Leading a large open source project must be terrible in this age of constant outrage :-(
Leading a large open source project must be terrible in this age of constant outrage :-(
I do understand people's points about "the age of outrage" and "internet 2018" but still: the PEP wasn't generally accepted as being a fantastic improvement, so why did he feel the need to fight so hard for it?
Interestingly, C++ is going through the same process, with lots of great ideas being proposed, but the sum total of them being an even more complicated language (on top of what is probably the most complicated language already).
Python has been successful, IMHO, because Guido has made several brave, controversial calls. Python 3 breakage and async turned out to be prescient, fantastic decisions.
Async maybe. Python 3 breakage? Did you forgot the /s tag?
So yes some breaking change was indicated, but the particular change that was made was the wrong one.
Long and bitter experience has shown that people who think they can "simply ignore" the "issue" of encoding actually can't. That mindset is mostly a more polite way of saying "people who assume everything is ASCII all the time, or at most an encoding that always has one byte == one character". Those assumptions break sooner or later.
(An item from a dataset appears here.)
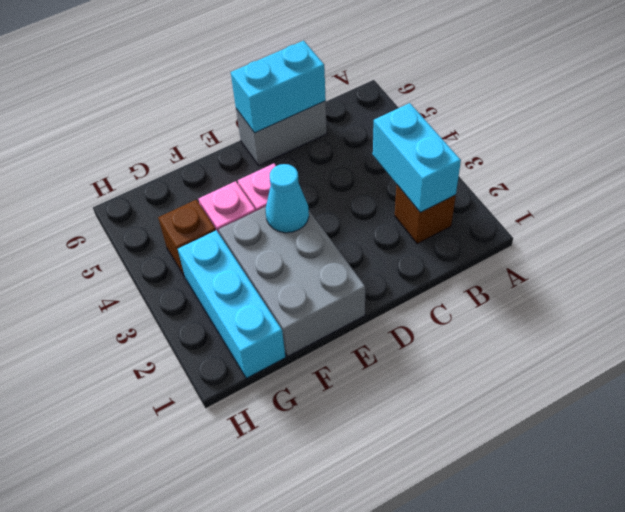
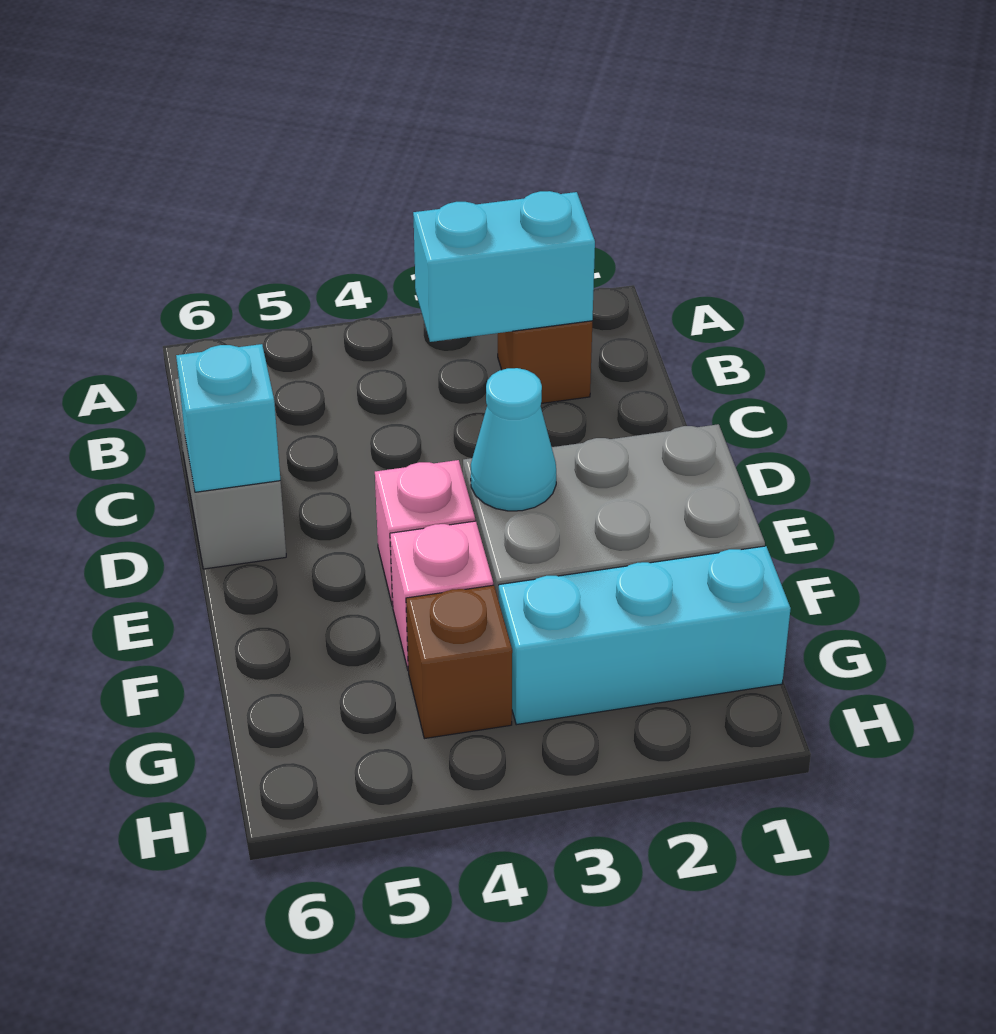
cyan brick C6:D6 level 2 -> cyan brick D6 level 2

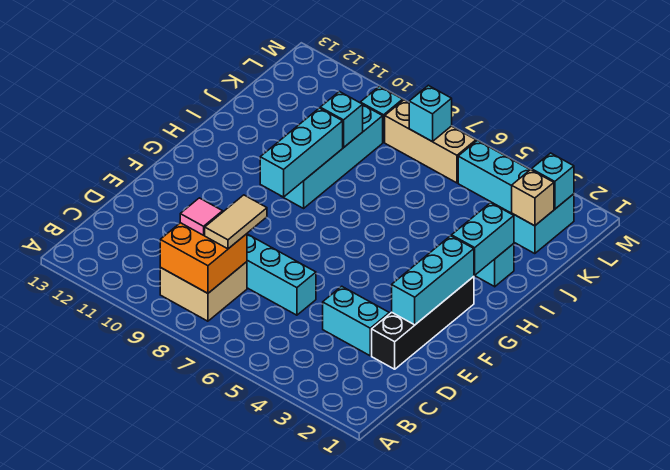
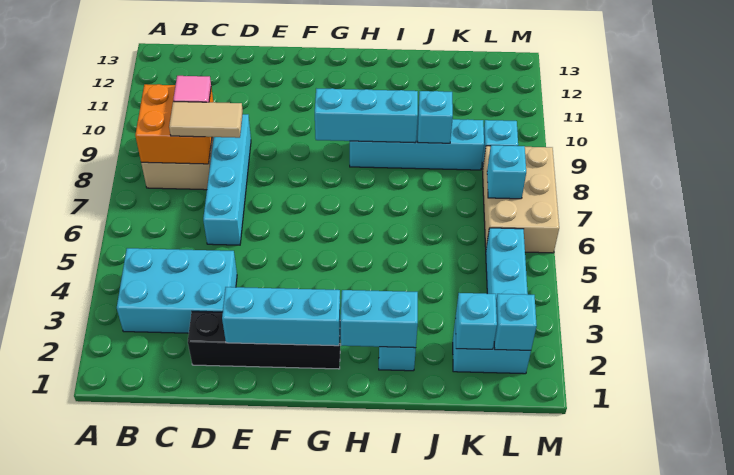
cyan brick D3:D4 level 1 -> cyan brick B3:D4 level 1
tan brick K2 level 2 -> cyan brick K2 level 2
tan brick L6:L8 level 1 -> tan brick L6:M8 level 1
I prefer having them break sooner, because I've been the person who had to clean up the mess at an unpleasant time when it was kicked to "later".
Which in turn means Python 3 made the right choice: text is text and bytes are bytes, and you should never ever pretend bytes are text no matter how much you think you'll never run into a case where the assumption fails.
Making people actually do the conversion has the advantage that when writing their string conversion code they might actually do something with the exception beyond maybe logging it and then pressing on anyway. It also gives you the opportunity to explicitly offer them alternatives like treating everything we can't encode as some sort of replacement character (works well for Unicode, not so much for ASCII), which is way too much to ask of every single function that takes bytes.
That's the ruby solution. I like the ruby API here. When ruby introduced it in 1.9, it did cause similar upgrade pain, since you weren't used to having your strings tagged with an encoding, and suddenly they all kind of need to be if you want to do anything with them as strings-not-bytes.
As someone else noted would be the result, indeed the result was lots of "incompatible encoding" exceptions.
I think ruby actually has a pretty reasonable API here, but several years on, there are still _plenty_ of developers who don't understand it.
Sorry if I wasn't clear. I meant to suggest that the byte-functions wouldn't know or do anything about encodings. They just work with bytes. It's the other functions, that take the encoding-annotated bytes (or optionally a "pure" unicode type), that would care about encodings.
If yoy truly don't care whether or not the text is decodable (which is sometimes the case), then don't read it as a string, read it as a byte array.
You can still have methods that are generic over byte arrays and text, since that is an orthogonal concern.